[[ PROVIDED RECORDS, beginning ]]

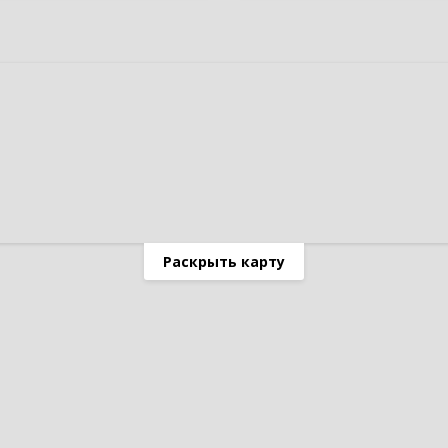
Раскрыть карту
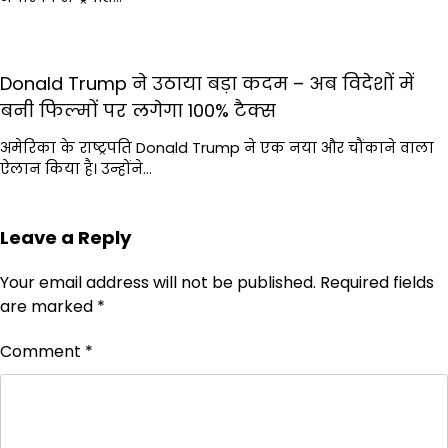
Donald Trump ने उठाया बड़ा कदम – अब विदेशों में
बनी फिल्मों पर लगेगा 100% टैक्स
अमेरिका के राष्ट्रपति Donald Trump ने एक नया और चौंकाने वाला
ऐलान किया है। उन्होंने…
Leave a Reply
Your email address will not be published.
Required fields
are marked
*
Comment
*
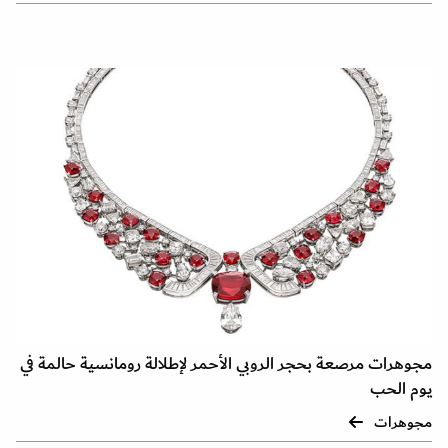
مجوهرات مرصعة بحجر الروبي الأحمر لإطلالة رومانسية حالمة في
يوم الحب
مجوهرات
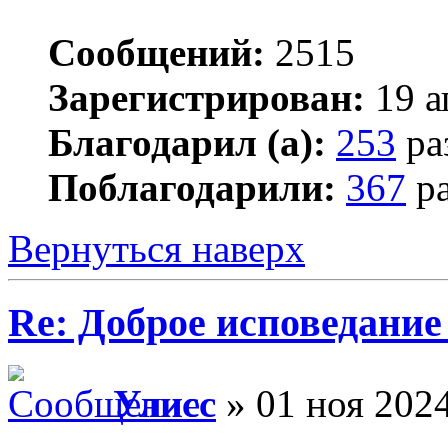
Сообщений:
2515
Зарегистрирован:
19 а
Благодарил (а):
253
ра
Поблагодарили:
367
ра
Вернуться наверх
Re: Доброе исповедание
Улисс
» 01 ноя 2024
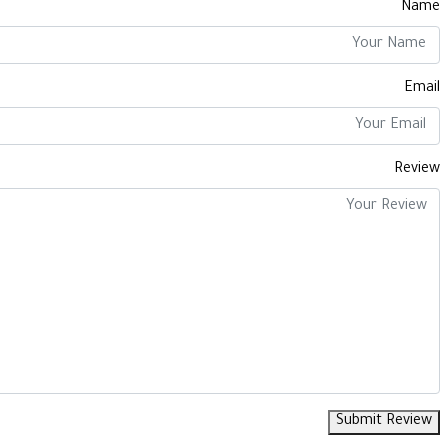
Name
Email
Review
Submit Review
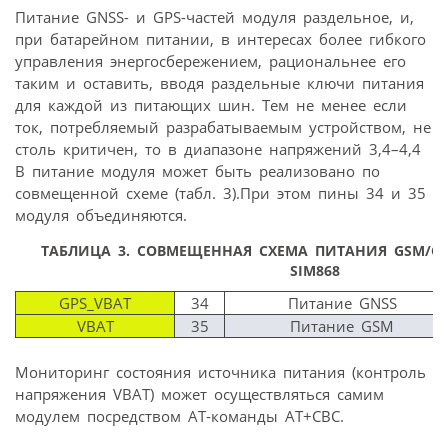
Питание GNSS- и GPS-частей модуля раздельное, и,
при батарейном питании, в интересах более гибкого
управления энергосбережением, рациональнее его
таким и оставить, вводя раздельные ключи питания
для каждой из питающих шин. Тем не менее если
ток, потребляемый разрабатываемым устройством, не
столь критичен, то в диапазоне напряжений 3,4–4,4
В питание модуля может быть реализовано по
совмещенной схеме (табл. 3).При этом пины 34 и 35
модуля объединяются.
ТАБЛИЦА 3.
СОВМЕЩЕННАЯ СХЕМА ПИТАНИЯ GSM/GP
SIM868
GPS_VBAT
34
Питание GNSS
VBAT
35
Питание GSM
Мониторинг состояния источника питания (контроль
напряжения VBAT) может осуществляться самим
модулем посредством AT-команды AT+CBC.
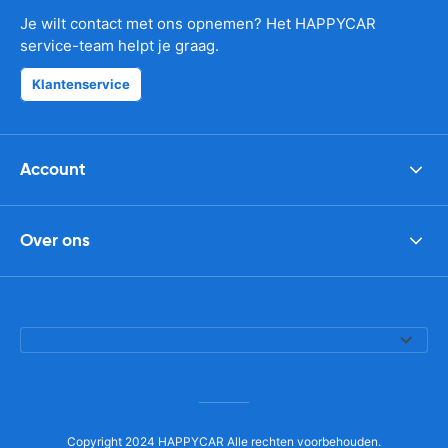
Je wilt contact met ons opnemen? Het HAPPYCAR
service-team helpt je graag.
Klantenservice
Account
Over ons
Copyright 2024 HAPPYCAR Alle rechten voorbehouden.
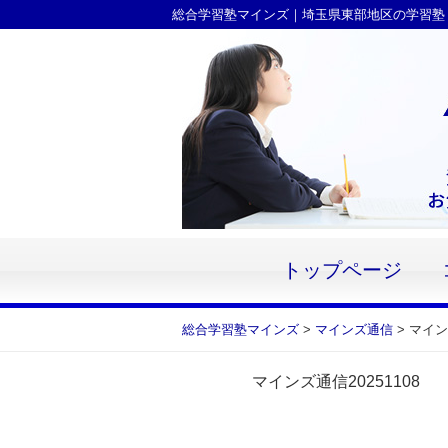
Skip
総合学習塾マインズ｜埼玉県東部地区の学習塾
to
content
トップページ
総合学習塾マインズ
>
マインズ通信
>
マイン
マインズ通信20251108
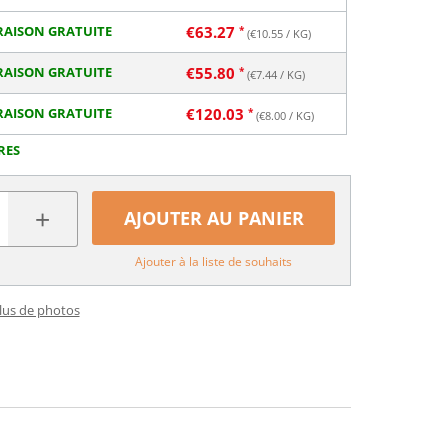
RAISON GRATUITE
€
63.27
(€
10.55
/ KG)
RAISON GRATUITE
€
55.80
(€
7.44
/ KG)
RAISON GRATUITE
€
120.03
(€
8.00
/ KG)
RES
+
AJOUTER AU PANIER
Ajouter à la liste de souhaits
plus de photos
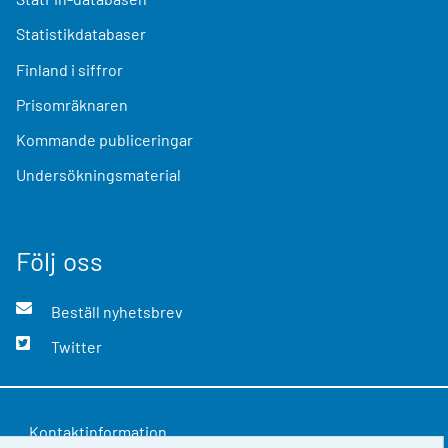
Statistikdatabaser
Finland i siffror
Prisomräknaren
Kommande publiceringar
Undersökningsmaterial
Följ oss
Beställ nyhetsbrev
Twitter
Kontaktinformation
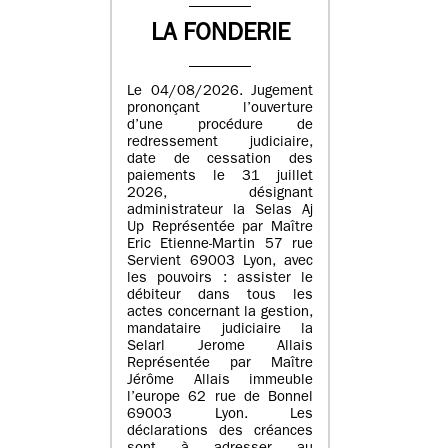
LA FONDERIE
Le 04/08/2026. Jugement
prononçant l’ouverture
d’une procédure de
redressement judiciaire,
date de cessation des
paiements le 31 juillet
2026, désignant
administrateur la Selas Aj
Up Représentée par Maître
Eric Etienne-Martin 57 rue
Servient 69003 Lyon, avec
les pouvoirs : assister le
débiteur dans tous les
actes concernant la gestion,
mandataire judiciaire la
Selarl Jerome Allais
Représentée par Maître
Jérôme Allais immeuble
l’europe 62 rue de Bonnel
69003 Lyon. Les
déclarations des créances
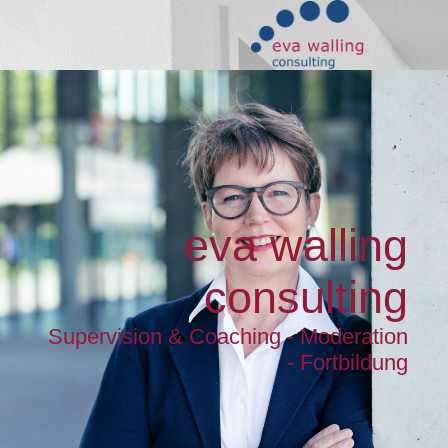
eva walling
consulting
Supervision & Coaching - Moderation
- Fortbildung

[[ PROVIDED RECORDS, end ]]

EXERCISE INSTRUCTIONS >> Minus its pictures, the full listing should be copied verbatim.

ANSWER BOX >>
Раскрыть карту
Donald Trump ने उठाया बड़ा कदम – अब विदेशों में
बनी फिल्मों पर लगेगा 100% टैक्स
अमेरिका के राष्ट्रपति Donald Trump ने एक नया और चौंकाने वाला
ऐलान किया है। उन्होंने…
Leave a Reply
Your email address will not be published.
Required fields
are marked
*
Comment
*
مجوهرات مرصعة بحجر الروبي الأحمر لإطلالة رومانسية حالمة في
يوم الحب
مجوهرات
Сообщений:
2515
Зарегистрирован:
19 а
Благодарил (а):
253
ра
Поблагодарили:
367
ра
Вернуться наверх
Re: Доброе исповедание
Улисс
» 01 ноя 2024
Name
Email
Review
Submit Review
Питание GNSS- и GPS-частей модуля раздельное, и,
при батарейном питании, в интересах более гибкого
управления энергосбережением, рациональнее его
таким и оставить, вводя раздельные ключи питания
для каждой из питающих шин. Тем не менее если
ток, потребляемый разрабатываемым устройством, не
столь критичен, то в диапазоне напряжений 3,4–4,4
В питание модуля может быть реализовано по
совмещенной схеме (табл. 3).При этом пины 34 и 35
модуля объединяются.
ТАБЛИЦА 3.
СОВМЕЩЕННАЯ СХЕМА ПИТАНИЯ GSM/GP
SIM868
GPS_VBAT
34
Питание GNSS
VBAT
35
Питание GSM
Мониторинг состояния источника питания (контроль
напряжения VBAT) может осуществляться самим
модулем посредством AT-команды AT+CBC.
Je wilt contact met ons opnemen? Het HAPPYCAR
service-team helpt je graag.
Klantenservice
Account
Over ons
Copyright 2024 HAPPYCAR Alle rechten voorbehouden.
Skip
総合学習塾マインズ｜埼玉県東部地区の学習塾
to
content
トップページ
総合学習塾マインズ
>
マインズ通信
>
マイン
マインズ通信20251108
RAISON GRATUITE
€
63.27
(€
10.55
/ KG)
RAISON GRATUITE
€
55.80
(€
7.44
/ KG)
RAISON GRATUITE
€
120.03
(€
8.00
/ KG)
RES
+
AJOUTER AU PANIER
Ajouter à la liste de souhaits
plus de photos
Statistikdatabaser
Finland i siffror
Prisomräknaren
Kommande publiceringar
Undersökningsmaterial
Följ oss
Beställ nyhetsbrev
Twitter
Kontaktinformation
LA FONDERIE
Le 04/08/2026. Jugement
prononçant l’ouverture
d’une procédure de
redressement judiciaire,
date de cessation des
paiements le 31 juillet
2026, désignant
administrateur la Selas Aj
Up Représentée par Maître
Eric Etienne-Martin 57 rue
Servient 69003 Lyon, avec
les pouvoirs : assister le
débiteur dans tous les
actes concernant la gestion,
mandataire judiciaire la
Selarl Jerome Allais
Représentée par Maître
Jérôme Allais immeuble
l’europe 62 rue de Bonnel
69003 Lyon. Les
déclarations des créances
eva walling
consulting
Supervision & Coaching - Moderation
- Fortbildung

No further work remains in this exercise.